Humans toil to reproduce our food source each year by tilling the earth, planting the seed and reaping the crops it produces.
Our wildlife too, unwittingly (or maybe not), till the soil, plant the seed and reap what they sow.
Just watch the amazing activity of all the wildlife in their everyday life. They are constantly scratching or digging for food or plucking berries or fruit from a bush or tree.
Birds eat the seeds to sustain their life but in their lively activity also spread or drop seeds in other various places that will repopulate that species of plant life and on and on this activity regenerates all plant life.
Like a bird, a squirrel hunts for nuts to eat for nutrition and in the fall he too hunts voraciously for nuts to bury to sustain him through the cold winter months. Unknowingly (and maybe not) they are not all found and will sprout and grow into more trees to produce even more nuts.

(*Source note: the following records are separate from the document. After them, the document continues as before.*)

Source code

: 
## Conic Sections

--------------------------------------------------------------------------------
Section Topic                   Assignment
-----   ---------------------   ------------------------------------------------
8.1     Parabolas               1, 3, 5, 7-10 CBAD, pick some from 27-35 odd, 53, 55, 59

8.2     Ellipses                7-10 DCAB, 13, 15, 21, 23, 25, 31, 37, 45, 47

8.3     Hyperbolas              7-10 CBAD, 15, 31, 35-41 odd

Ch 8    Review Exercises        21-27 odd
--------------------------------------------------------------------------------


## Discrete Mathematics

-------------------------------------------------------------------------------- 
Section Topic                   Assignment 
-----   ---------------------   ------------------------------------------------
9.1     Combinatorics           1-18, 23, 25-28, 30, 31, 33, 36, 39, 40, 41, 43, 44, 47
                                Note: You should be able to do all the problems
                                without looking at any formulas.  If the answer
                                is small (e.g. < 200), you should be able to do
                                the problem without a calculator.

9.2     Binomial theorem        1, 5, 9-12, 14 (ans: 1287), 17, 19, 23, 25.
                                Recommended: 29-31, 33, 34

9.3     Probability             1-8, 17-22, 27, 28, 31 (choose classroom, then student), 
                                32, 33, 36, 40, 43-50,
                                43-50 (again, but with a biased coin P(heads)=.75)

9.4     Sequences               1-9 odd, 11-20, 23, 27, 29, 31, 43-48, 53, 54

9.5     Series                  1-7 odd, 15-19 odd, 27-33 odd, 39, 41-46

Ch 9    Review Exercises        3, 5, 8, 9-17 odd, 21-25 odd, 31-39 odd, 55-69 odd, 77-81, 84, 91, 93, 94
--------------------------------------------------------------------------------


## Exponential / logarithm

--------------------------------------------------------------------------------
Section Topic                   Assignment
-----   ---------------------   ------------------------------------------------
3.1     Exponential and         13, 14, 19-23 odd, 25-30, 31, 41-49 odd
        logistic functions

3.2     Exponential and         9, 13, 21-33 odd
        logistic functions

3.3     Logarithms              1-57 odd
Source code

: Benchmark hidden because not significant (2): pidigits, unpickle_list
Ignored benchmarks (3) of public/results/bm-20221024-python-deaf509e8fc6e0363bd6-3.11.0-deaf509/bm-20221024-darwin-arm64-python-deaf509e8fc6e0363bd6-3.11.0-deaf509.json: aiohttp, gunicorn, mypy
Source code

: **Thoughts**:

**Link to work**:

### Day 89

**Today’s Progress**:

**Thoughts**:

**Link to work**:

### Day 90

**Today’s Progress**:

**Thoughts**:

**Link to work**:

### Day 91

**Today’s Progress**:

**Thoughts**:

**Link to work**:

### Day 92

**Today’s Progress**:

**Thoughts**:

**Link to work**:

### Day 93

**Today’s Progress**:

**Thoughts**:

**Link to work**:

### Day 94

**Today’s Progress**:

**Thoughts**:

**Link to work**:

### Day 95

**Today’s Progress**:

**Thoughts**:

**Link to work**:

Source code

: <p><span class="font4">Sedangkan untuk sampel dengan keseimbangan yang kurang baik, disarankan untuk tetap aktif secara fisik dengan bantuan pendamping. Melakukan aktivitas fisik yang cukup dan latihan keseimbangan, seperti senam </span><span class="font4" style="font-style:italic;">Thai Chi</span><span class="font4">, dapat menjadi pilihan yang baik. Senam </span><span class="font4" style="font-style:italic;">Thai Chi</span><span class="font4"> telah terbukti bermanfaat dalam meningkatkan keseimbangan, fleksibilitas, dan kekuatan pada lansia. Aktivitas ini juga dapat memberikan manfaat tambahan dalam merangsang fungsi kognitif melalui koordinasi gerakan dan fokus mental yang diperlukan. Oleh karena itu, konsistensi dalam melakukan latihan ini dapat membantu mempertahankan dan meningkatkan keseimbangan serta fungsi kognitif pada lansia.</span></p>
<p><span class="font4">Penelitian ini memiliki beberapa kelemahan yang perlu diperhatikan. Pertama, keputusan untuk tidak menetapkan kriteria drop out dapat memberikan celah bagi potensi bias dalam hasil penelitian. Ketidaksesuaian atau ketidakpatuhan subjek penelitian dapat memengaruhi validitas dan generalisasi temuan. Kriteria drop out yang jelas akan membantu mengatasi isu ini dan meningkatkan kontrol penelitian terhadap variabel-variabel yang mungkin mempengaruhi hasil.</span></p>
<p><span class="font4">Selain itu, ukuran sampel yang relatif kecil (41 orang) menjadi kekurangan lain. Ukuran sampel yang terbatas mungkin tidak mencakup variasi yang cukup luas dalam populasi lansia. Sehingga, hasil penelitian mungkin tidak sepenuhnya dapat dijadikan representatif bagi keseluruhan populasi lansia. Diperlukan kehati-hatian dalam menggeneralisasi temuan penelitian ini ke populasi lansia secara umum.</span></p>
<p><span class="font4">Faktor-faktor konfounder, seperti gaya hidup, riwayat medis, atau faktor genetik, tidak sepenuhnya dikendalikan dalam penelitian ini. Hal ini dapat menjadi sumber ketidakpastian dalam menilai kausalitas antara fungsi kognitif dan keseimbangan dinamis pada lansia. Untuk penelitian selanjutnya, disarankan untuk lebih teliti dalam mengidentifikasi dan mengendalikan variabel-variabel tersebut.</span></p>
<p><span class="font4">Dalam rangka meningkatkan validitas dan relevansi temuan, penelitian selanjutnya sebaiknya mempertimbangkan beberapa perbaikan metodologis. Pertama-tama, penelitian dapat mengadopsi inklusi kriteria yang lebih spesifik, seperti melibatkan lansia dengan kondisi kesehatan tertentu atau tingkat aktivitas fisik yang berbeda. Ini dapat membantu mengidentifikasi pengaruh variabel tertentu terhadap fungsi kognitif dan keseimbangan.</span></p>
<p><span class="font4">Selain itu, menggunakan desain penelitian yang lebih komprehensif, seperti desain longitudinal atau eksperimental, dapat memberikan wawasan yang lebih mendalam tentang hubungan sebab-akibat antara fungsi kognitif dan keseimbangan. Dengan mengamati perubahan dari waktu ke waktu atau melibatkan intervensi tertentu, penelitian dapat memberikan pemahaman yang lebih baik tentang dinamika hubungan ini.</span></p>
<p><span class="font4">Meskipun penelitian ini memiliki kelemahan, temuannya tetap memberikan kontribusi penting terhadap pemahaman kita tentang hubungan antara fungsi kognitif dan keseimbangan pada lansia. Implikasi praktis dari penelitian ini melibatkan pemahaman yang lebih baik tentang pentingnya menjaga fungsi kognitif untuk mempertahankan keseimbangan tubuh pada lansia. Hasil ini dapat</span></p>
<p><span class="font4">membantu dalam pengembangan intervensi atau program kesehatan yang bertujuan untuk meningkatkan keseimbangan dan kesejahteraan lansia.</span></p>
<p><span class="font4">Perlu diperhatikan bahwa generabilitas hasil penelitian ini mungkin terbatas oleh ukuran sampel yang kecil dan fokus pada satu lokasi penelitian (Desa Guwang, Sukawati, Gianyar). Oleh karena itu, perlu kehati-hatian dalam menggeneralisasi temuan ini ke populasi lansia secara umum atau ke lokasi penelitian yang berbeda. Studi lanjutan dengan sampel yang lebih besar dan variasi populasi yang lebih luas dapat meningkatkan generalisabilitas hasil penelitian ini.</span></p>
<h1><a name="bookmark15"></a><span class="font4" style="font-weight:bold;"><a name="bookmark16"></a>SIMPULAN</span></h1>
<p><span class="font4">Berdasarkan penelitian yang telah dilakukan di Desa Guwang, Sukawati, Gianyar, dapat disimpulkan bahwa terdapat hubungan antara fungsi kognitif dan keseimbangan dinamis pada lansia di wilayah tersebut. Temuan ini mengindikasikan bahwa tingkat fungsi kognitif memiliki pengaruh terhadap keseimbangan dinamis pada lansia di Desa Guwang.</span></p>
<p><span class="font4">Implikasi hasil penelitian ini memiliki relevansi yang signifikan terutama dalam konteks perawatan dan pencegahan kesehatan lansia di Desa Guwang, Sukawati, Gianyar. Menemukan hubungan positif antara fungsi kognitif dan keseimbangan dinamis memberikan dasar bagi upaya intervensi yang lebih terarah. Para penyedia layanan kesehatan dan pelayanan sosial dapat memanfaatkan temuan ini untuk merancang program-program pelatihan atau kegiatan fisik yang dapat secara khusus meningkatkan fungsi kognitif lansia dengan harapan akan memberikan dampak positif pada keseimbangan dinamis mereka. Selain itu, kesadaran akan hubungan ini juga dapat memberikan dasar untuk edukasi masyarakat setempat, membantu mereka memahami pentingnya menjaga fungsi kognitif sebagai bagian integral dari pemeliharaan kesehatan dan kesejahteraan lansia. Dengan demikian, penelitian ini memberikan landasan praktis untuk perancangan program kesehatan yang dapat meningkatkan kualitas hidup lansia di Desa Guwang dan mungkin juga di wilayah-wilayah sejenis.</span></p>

Every living species has its own “God-given” plan to survive and they are very good at it, toiling endlessly day after day searching for food and unknowingly (or maybe not) by scratching, digging and planting have perfected their own sustainability.
Every form of wildlife has a different way to not only keep their species from extinction but in the process keeps many other forms of plant life from extinction as well.
The only time this is interrupted is by a natural disaster or by human error. This is why we, as humans, have a greater responsibility to protect some of the disappearing species that we find because each has their place in God’s plan.
Look at one of the efforts that have been saved from near extinction — our national symbol, the bald eagle. From a dwindling few they have been protected and now, with some help from us, have reproduced to the thousands. Spottings have even been found in our area, which is rare indeed.
Not all creatures are seed and vegetation eaters however, some are flesh eaters — but it all remains in God’s plan —- the weak are eliminated and the strong survive to complete the circle and build an even stronger species. All are interconnected in one way or another to repopulate the planet and sustain life.
So, the next time you feel tired and exhausted from working in the garden or the fields, think about all the birds and the critters and the animals and the sea life with all they have to do to just stay alive. It makes our toils seem a little less significant.
All critters would appreciate a helping hand by placing seed or suet or peanuts and the like within reach to supplement their daily search for food.
On a comical note, told to me recently, was the story of several squirrels that co-operated in taking apart a fall decoration that contained several of the small decorative pumpkins and then proceeded to struggle and drag them across the yard to a nearby tree where they gorged themselves. I can’t say I even knew squirrels liked pumpkin, but now I know different — thanks Karen Holden.